## TEXT
Abstimmung auf Züge am Bahnhof sind inbegriffen

Der Blick auf die Anpassungsmaßnahmen bei den Bussen zeigt, dass z. B. die Linie 647 (Wuppertal/Hattingen) statt des 20-/40-Minuten-Taktes einen „sauberen“, also regelmäßigen 30-Minuten-Takt bekommt. Eine Abstimmung auf die Züge am Bhf. Langenberg ist inbegriffen. „Das war immer schon eine Forderung“, sagt Arnd Sulimma, demzufolge die VGV ohnehin das Ziel verfolgt, quasi auf einen Streich mit den durch den VRR veranlassten Umstellungen auch rein lokal Verbesserungen hinzubekommen. Die Linie OV 6 (Bhf. Langenberg/Velbert ZOB) wechselt vom 20- auf einen 30-Minuten-Takt mit Anknüpfung an die RE 49 am Bhf. Langenberg. Die OV 7 (Bhf. Langenberg/Klinikum) wird vom 60- auf einen 30-Minuten-Takt verdichtet und am Bhf. Langenberg auf die S 9 abgestimmt. Nebeneffekt: Das Sportzentrum wird ebenfalls zwei Mal in der Stunde im regelmäßigen 30-Minuten-Takt angedient. Die OV 8 (ZOB/Nierenhof) behält ihren 60er Takt und wird am Haltepunkt Nierenhof auf die S 9 abgestimmt. Der Linienweg soll künftig über die Bahnhof-, Tal- und Bismarckstraße führen: „Damit werden beide Friedhöfe angebunden und die Wohngebiete längs der Bismarckstraße.“

Detailplanung für die 600er Linien

Eine besondere Aufgabe stellen die „600-er“ Linien dar. Hier steht die Detailplanung mit „WSW mobil“ und der Stadt Wuppertal noch aus. Die besondere Herausforderung: Laut Arnd Sulimma bleiben – natürlich mit Ausnahme der S 9 – alle S-Bahn-Linien, die Wuppertal tangieren, im 20er Takt. Nach jetzigem Stand bleibt der 627er im 60-Minuten-Takt, wird Einrichtungsverkehr durchs Wohngebiet „Auf den Pöthen“ in Richtung Neviges geprüft. „Dafür müssten aber ein paar Minuten Mehrfahrzeit an anderer Stelle rausgeholt werden.“ Der 637er soll seinen 60-Minuten-Takt behalten und für den 649er bleibt’s beim 20er Takt. „Eigentlich warten jetzt alle nur noch auf unsere Beschlüsse“, sagt der VGV-Chef. Im Frühjahr werde es ans Feintuning gehen.

## DATENAUSZÜGE
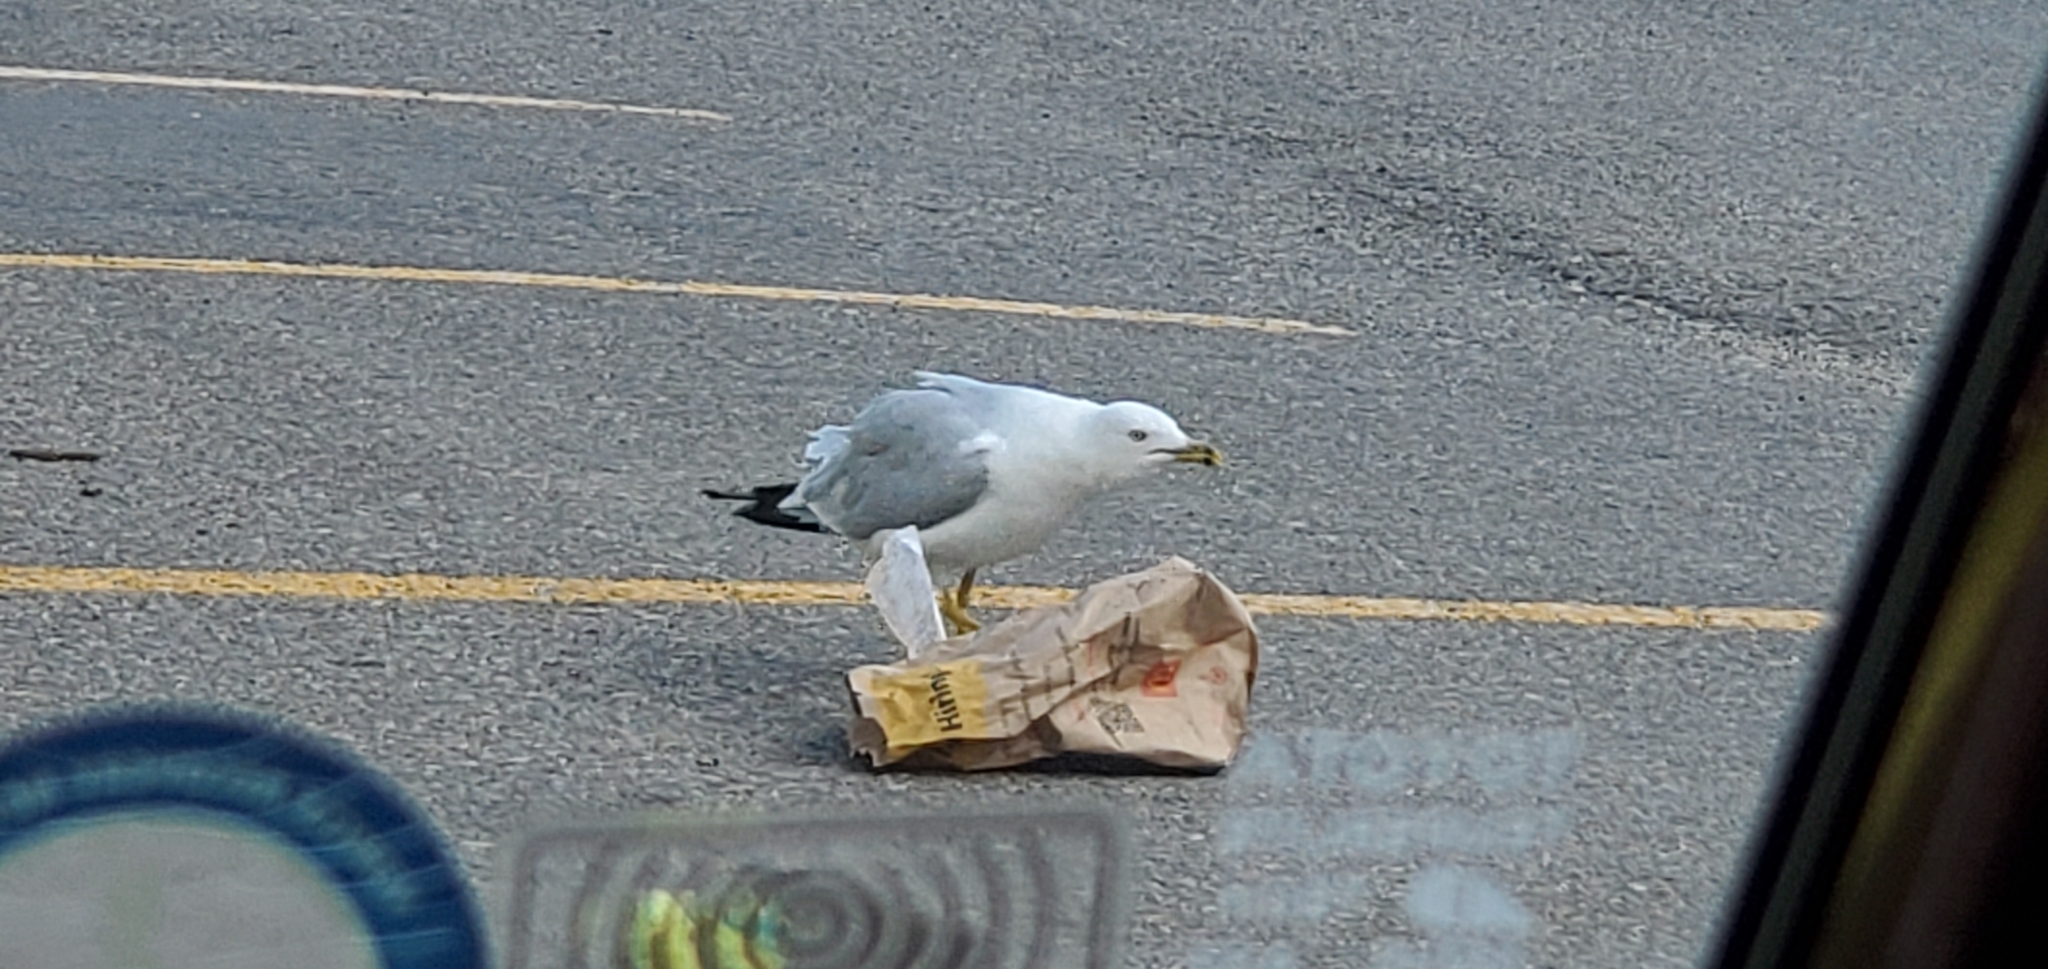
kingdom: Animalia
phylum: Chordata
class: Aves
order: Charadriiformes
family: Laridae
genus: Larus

## AUFGABE
Beantworten Sie mithilfe des Textes über die Buslinien diese Fragen:
1. Welchen Takt erhält die Linie 647 künftig?
2. Auf welche Bahnlinie wird die OV 7 am Bhf. Langenberg abgestimmt?
3. Welchen Takt soll der 637er behalten?
Die Einträge stehen in keinem Zusammenhang mit dem Text.

## LÖSUNG
1. Einen regelmäßigen 30-Minuten-Takt.
2. Auf die S 9.
3. Den 60-Minuten-Takt.